Crítica | It Follows
ansiedade atemporal, paranóia atual.
Em uma década onde o terror teve uma revitalização tão grande graças à franquias e mais franquias, é esse pequeno filme de apenas dois milhões de dólares que mais me afetou.
Nele, a jovem Jay, após dar uma rapidinha com um garoto que estava saindo, começa a ser seguida por uma entidade que pode se transformar em qualquer pessoa. O detalhe: a entidade apenas anda, calmamente, atrás da pessoa que segue, mas nunca para.
Sem explicar, ou tentar explicar, o que é a coisa, David Robert Mitchell constrói um filme de terror que nos mantém tensos a todo momento, justamente pela natureza curiosa da entidade. O cineasta se utiliza de diversos planos abertos - e um magnífico plano sequência no início do longa - em ambientes com o número certo de pessoas para que consigamos ver alguém que caminha na direção da câmera à uma considerável distância e, assim, qualquer um em cena pode, literalmente, ser a coisa. Essa antecipação é maior em nós que na própria Jay, a única que pode enxergá-la, o que, de forma metafísica, chega a brincar com a nossa própria segurança.

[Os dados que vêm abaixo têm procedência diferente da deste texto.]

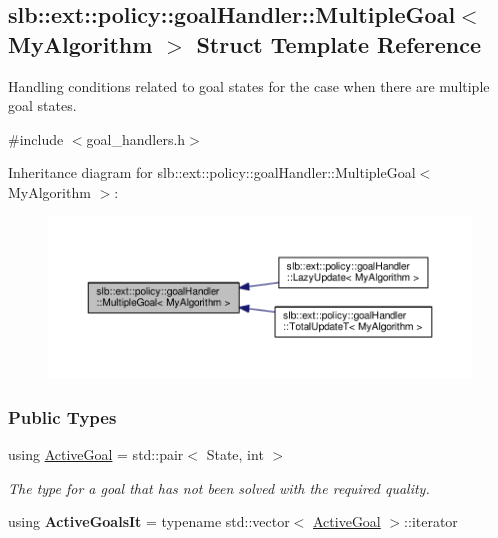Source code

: \hypertarget{structslb_1_1ext_1_1policy_1_1goalHandler_1_1MultipleGoal}{}\subsection{slb\+:\+:ext\+:\+:policy\+:\+:goal\+Handler\+:\+:Multiple\+Goal$<$ My\+Algorithm $>$ Struct Template Reference}
\label{structslb_1_1ext_1_1policy_1_1goalHandler_1_1MultipleGoal}


Handling conditions related to goal states for the case when there are multiple goal states.  




{\ttfamily \#include $<$goal\+\_\+handlers.\+h$>$}



Inheritance diagram for slb\+:\+:ext\+:\+:policy\+:\+:goal\+Handler\+:\+:Multiple\+Goal$<$ My\+Algorithm $>$\+:\nopagebreak
\begin{figure}[H]
\begin{center}
\leavevmode
\includegraphics[width=350pt]{structslb_1_1ext_1_1policy_1_1goalHandler_1_1MultipleGoal__inherit__graph}
\end{center}
\end{figure}
\subsubsection*{Public Types}
\begin{DoxyCompactItemize}
\item 
using \hyperlink{structslb_1_1ext_1_1policy_1_1goalHandler_1_1MultipleGoal_ab5c8ba5693e69007544a7e9e4a48f7fa}{Active\+Goal} = std\+::pair$<$ State, int $>$\hypertarget{structslb_1_1ext_1_1policy_1_1goalHandler_1_1MultipleGoal_ab5c8ba5693e69007544a7e9e4a48f7fa}{}\label{structslb_1_1ext_1_1policy_1_1goalHandler_1_1MultipleGoal_ab5c8ba5693e69007544a7e9e4a48f7fa}

\begin{DoxyCompactList}\small\item\em The type for a goal that has not been solved with the required quality. \end{DoxyCompactList}\item 
using {\bfseries Active\+Goals\+It} = typename std\+::vector$<$ \hyperlink{structslb_1_1ext_1_1policy_1_1goalHandler_1_1MultipleGoal_ab5c8ba5693e69007544a7e9e4a48f7fa}{Active\+Goal} $>$\+::iterator\hypertarget{structslb_1_1ext_1_1policy_1_1goalHandler_1_1MultipleGoal_a6cbdf80decb53458becf058bbaae6971}{}\label{structslb_1_1ext_1_1policy_1_1goalHandler_1_1MultipleGoal_a6cbdf80decb53458becf058bbaae6971}

\end{DoxyCompactItemize}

Fotografado pelo promissor Mike Gioulakis, responsável por “Fragmentado” e “Nós”, aquela região suburbana tem uma atmosfera de sonho (no caso, pesadelo), e a sútil construção de mundo, que vai desde programas de TV à própria roupa dos personagens, mostra que a realidade do filme, assim como na época em que se passa, é incerta. A música eletrônica, pesada nos sintetizadores, é outro elemento que está ali para confundir, seja por atordoar os sentidos ou apenas para aumentar o suspense, mas por aludir para esse anacronismo que conversa diretamente com a ansiedade do nosso tempo, ansiedade que também toma forma na coisa e provoca uma melancolia que toma conta da encenação.
Uma brilhante maneira de renovar o slasher, “It Follows” cria um mito próprio ao tornar o assassino em algo amórfico, como se o medo instalado na nossa sociedade pudesse ser encarnado por qualquer pessoa alterada o suficiente para representar uma ameaça. Se relacionando ao sub-gênero também pela forma como pune aqueles que transam, as interpretações vão desde DST à inevitabilidade da morte, em um filme que se abre pra interpretação e que não tem interesse nenhum em se auto-explicar.
Lançado em 2014, e arrecadando 10 vezes mais que seu orçamento, inspirou uma série de teorias e uma sequência ainda não foi descartada (confesso que estaria na primeira sessão), mas quanto à respostas o próprio diretor disse nessa entrevista que tudo que vemos está aberto para interpretação, o que torna a experiência ainda mais prazerosa, especialmente por conta das cenas finais.